*** Data provided
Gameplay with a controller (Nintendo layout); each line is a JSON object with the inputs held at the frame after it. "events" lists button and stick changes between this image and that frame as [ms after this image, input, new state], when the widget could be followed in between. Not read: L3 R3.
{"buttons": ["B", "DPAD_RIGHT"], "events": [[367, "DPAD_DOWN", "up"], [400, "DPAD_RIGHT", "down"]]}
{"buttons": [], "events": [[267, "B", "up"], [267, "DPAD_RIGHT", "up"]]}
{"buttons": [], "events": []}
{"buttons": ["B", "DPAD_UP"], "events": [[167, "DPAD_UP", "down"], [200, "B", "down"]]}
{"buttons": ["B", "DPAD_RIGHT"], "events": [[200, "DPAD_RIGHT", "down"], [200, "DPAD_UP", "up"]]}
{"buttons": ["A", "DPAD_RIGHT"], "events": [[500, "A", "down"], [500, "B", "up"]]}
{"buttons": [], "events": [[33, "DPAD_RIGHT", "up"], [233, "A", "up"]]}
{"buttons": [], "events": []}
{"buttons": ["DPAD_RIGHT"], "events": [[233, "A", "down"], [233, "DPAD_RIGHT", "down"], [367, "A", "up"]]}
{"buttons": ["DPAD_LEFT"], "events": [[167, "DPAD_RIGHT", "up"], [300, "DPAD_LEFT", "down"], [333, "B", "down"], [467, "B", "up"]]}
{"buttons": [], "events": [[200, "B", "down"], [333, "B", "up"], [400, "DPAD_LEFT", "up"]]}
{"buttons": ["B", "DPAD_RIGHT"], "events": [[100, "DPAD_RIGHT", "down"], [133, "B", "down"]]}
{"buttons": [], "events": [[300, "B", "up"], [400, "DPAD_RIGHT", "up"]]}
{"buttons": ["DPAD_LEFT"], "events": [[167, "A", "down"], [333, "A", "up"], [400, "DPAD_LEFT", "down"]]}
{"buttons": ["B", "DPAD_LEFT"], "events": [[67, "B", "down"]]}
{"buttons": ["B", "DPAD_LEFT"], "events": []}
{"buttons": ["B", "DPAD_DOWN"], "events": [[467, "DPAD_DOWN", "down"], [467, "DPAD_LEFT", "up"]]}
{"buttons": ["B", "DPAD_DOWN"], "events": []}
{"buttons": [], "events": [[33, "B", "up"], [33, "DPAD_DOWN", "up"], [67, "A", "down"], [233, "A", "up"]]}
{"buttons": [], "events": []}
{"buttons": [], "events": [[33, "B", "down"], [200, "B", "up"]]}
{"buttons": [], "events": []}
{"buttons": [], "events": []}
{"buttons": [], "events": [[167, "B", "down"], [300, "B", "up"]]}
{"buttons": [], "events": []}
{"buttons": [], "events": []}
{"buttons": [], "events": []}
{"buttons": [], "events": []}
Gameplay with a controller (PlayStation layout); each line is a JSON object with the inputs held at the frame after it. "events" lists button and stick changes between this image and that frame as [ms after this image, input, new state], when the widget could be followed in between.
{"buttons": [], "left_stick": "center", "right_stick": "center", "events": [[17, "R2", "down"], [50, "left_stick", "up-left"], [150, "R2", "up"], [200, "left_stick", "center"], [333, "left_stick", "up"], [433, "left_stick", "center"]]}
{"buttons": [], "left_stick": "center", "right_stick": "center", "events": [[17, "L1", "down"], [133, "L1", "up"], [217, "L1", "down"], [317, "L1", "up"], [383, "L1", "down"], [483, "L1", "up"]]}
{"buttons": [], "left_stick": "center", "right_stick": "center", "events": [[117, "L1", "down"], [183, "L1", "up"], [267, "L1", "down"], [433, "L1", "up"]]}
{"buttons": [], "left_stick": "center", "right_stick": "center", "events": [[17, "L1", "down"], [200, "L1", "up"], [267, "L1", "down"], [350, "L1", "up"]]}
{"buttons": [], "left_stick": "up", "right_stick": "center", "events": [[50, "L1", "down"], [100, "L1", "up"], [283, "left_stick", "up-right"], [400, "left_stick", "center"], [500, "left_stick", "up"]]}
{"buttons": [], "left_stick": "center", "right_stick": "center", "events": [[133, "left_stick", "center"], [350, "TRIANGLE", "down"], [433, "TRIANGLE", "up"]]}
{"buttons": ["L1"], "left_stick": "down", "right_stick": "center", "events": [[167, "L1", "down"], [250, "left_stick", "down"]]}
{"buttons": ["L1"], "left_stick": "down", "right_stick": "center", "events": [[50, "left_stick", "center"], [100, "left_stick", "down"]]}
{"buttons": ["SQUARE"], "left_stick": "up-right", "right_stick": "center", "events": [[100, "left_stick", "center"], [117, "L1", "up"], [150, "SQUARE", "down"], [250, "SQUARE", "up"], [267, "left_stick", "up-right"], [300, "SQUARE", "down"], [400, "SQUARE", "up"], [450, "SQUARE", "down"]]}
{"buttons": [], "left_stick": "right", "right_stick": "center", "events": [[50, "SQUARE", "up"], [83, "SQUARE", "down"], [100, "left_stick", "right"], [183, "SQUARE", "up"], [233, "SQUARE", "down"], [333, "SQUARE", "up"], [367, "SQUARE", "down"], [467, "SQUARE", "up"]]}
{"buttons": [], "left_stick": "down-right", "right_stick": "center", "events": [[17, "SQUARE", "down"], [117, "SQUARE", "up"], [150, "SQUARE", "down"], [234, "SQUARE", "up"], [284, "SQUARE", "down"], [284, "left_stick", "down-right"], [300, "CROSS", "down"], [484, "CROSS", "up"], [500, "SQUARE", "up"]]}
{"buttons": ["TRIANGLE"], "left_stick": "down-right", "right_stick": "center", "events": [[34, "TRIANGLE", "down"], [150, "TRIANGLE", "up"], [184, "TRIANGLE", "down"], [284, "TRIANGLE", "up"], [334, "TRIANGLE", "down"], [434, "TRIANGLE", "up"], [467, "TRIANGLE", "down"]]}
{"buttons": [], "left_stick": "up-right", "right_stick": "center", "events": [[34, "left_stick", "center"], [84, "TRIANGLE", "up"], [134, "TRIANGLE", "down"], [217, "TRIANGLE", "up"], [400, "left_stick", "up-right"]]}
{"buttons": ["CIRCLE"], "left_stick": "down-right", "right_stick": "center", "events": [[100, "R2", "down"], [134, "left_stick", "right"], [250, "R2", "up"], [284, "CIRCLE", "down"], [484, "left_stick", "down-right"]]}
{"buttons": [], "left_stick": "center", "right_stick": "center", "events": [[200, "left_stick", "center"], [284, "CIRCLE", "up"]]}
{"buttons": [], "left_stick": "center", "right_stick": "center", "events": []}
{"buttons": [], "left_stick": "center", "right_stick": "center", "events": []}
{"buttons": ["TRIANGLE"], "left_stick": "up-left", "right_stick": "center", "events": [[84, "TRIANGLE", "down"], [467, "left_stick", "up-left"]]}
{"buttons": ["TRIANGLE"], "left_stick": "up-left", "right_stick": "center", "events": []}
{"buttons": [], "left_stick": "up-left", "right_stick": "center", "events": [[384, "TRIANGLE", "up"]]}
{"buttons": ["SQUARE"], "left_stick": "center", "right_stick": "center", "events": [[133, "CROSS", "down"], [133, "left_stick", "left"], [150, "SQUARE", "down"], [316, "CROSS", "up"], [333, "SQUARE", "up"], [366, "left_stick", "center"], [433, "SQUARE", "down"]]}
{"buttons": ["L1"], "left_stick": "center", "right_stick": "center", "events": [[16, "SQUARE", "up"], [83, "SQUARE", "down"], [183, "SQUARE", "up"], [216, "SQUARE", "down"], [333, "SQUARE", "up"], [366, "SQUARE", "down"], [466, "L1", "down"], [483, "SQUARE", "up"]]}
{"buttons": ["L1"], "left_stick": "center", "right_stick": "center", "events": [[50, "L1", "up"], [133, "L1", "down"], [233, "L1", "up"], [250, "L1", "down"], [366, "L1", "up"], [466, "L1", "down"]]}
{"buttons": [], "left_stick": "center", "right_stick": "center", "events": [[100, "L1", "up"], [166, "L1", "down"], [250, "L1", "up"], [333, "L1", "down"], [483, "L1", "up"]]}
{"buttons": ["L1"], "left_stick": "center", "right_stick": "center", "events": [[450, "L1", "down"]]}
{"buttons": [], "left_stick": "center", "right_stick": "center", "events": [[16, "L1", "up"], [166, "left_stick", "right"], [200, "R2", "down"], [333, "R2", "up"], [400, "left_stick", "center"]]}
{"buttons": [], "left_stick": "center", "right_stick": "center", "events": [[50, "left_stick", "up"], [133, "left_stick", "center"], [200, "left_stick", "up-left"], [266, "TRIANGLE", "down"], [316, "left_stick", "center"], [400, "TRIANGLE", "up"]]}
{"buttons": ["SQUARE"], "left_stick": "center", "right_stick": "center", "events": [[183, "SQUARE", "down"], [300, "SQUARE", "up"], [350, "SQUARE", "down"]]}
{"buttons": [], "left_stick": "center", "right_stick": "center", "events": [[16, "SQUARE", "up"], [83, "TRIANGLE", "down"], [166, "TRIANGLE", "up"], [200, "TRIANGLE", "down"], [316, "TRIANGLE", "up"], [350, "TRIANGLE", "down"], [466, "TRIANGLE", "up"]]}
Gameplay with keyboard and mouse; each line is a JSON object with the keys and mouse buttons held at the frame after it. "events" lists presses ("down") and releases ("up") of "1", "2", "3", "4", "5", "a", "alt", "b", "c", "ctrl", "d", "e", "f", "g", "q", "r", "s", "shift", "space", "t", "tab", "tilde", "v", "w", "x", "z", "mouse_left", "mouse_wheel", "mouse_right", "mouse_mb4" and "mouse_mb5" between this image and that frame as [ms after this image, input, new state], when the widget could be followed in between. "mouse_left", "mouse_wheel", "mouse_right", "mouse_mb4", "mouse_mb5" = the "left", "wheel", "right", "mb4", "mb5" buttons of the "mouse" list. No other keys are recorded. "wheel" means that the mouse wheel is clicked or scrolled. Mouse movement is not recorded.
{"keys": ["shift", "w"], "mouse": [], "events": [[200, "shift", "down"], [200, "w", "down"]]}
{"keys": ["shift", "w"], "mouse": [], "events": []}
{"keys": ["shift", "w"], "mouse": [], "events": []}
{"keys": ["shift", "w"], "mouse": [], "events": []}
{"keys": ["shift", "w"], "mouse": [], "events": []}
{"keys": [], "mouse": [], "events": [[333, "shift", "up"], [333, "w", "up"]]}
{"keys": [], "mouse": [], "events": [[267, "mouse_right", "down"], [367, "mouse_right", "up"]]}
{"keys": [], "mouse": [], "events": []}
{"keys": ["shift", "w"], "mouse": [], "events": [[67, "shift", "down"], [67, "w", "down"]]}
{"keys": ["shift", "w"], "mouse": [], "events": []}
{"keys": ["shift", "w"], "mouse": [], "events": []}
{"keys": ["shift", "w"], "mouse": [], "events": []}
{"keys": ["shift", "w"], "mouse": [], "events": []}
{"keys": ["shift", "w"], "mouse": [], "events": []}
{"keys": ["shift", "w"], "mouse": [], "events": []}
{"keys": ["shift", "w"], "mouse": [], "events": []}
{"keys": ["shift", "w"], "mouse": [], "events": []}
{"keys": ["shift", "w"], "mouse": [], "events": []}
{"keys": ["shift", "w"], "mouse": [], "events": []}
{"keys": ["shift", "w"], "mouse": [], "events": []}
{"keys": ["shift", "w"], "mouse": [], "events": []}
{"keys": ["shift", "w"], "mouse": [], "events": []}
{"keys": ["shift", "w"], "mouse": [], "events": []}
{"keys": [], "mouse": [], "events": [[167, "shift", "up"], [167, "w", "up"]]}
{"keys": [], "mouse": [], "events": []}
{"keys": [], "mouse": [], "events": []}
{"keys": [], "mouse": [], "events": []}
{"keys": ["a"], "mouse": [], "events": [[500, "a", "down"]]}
******
[Work to complete] The answer must be every line of the records that holds the string "controller".

[Response below]
Gameplay with a controller (Nintendo layout); each line is a JSON object with the inputs held at the frame after it. "events" lists button and stick changes between this image and that frame as [ms after this image, input, new state], when the widget could be followed in between. Not read: L3 R3.
Gameplay with a controller (PlayStation layout); each line is a JSON object with the inputs held at the frame after it. "events" lists button and stick changes between this image and that frame as [ms after this image, input, new state], when the widget could be followed in between.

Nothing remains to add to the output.